Roethlisberger caused waves last month in Seattle when he self-reported a concussion, taking himself out in the fourth quarter of a close game after taking a violent hit to the head. He's the most high-profile player to do so. This week he reiterated the need for players to hold themselves accountable.

"You can have the surgeries to your knees and all that other stuff," said Roethlisberger. "The brain is just something you have to live with for the rest of your life, and if you want to be a father and a husband and a brother, whatever you want to be for the rest of your life, you need to take care of your brain."

Antonio Brown says his children are still too young to fully comprehend what it is he does for a living. "It's all fun and games for them," he said. But he did talk to his boy about what he saw portrayed in the movie.

"You have to raise awareness so that he's aware," the Steelers receiver said. "If you want to play, it's not an easy-going game. Just making him knowledgeable of those things that I know what it's like to be a football player and let him decide if he wants to play or not."

Namath, the father of two daughters, echoed a similar sentiment last year, saying that if he would have had a son that he would prefer he didn't play football. Namath also he wouldn't stop him if that's what he wanted to.

But whether if it's Brown's son or another, there will be no shortage anytime soon of willing players, predicts Namath. For all its potential issues, the game is just too great.

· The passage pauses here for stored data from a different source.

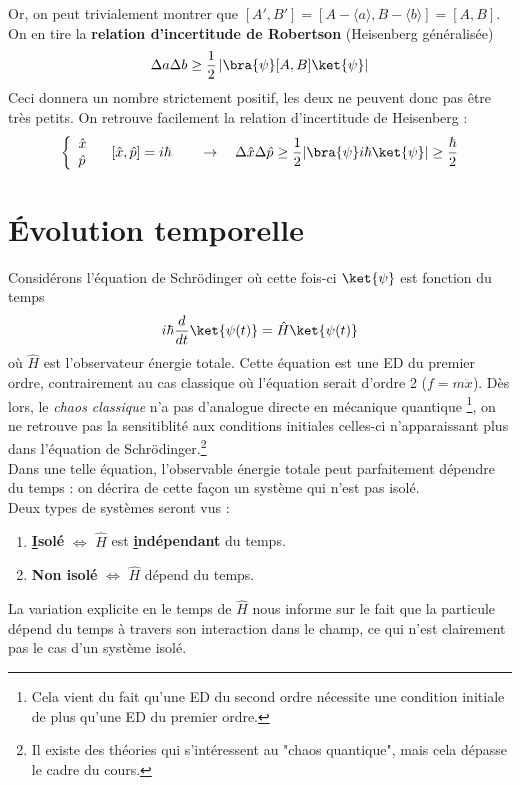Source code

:  Or, on peut trivialement montrer que $[A',B'] = [A-\langle a\rangle, B-\langle b\rangle]
 =[A,B]$. On en tire la \textbf{relation d'incertitude de Robertson} (Heisenberg généralisée) 
 \begin{equation}
 \Delta a \Delta b \geq \dfrac{1}{2}\left|\bra{\psi}[A,B]\ket{\psi}\right|
 \end{equation} 
 Ceci donnera un nombre strictement positif, les deux ne peuvent donc pas être très petits. 
 On retrouve facilement la relation d'incertitude de Heisenberg :
 \begin{equation}
 \left\{\begin{array}{ll}
 \hat{x}\\
 \hat{p}
 \end{array}\right.\quad [\hat{x},\hat{p}] = i\hbar\qquad\rightarrow\quad \Delta \hat{x}\Delta
 \hat{p} \geq \dfrac{1}{2}|\bra{\psi}i\hbar\ket{\psi}| \geq \dfrac{\hbar}{2}
 \end{equation}
 
\section{Évolution temporelle}
Considérons l'équation de Schrödinger où cette fois-ci $\ket{\psi}$ est fonction du 
temps
\begin{equation}
i\hbar \frac{d}{dt}\ket{\psi(t)} = \hat{H}\ket{\psi(t)}
\label{eq:Cours4.1}
\end{equation}
où $\hat{H}$ est l'observateur énergie totale. Cette équation est une ED 
du premier ordre, contrairement au cas classique où l'équation 
serait d'ordre 2 ($f=m\ddot{x}$). Dès lors, le \textit{chaos classique} n'a 
pas d'analogue directe en mécanique quantique \footnote{Cela vient du fait qu'une ED du
second ordre nécessite une condition initiale de plus qu'une ED du premier ordre.}, on ne retrouve pas la sensitiblité
aux conditions initiales celles-ci n'apparaissant plus dans l'équation de 
Schrödinger.\footnote{Il existe des théories qui s'intéressent au "chaos quantique", 
mais cela dépasse le cadre du cours.}\\

Dans une telle équation, l'observable énergie totale peut parfaitement 
dépendre du temps : on décrira de cette façon un système qui n'est pas isolé. \\
Deux types de systèmes seront vus :
\begin{enumerate}
\item \textbf{\underline{I}solé} $\Leftrightarrow$ $\hat{H}$ est \textbf{
\underline{i}ndépendant} du temps.
\item \textbf{Non isolé} $\Leftrightarrow$ $\hat{H}$ dépend du temps.
\end{enumerate}
La variation explicite en le temps de $\hat{H}$ nous informe sur le fait que 
la particule dépend du temps à travers son interaction dans le champ, ce qui 
n'est clairement pas le cas d'un système isolé.\\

"There's always going to be the people that want to play the sport," Namath said. "The sport is going to continue to be around because it's both violent yet you've got to have some art in your soul. You've got to have some talent and agility and quickness and the mind to think quickly. It's got a combination of demanding aspects that we appreciate, yet it has the violence that the fans enjoy. Seeing the contact. It's going to be around and there will always be guys that want to play it."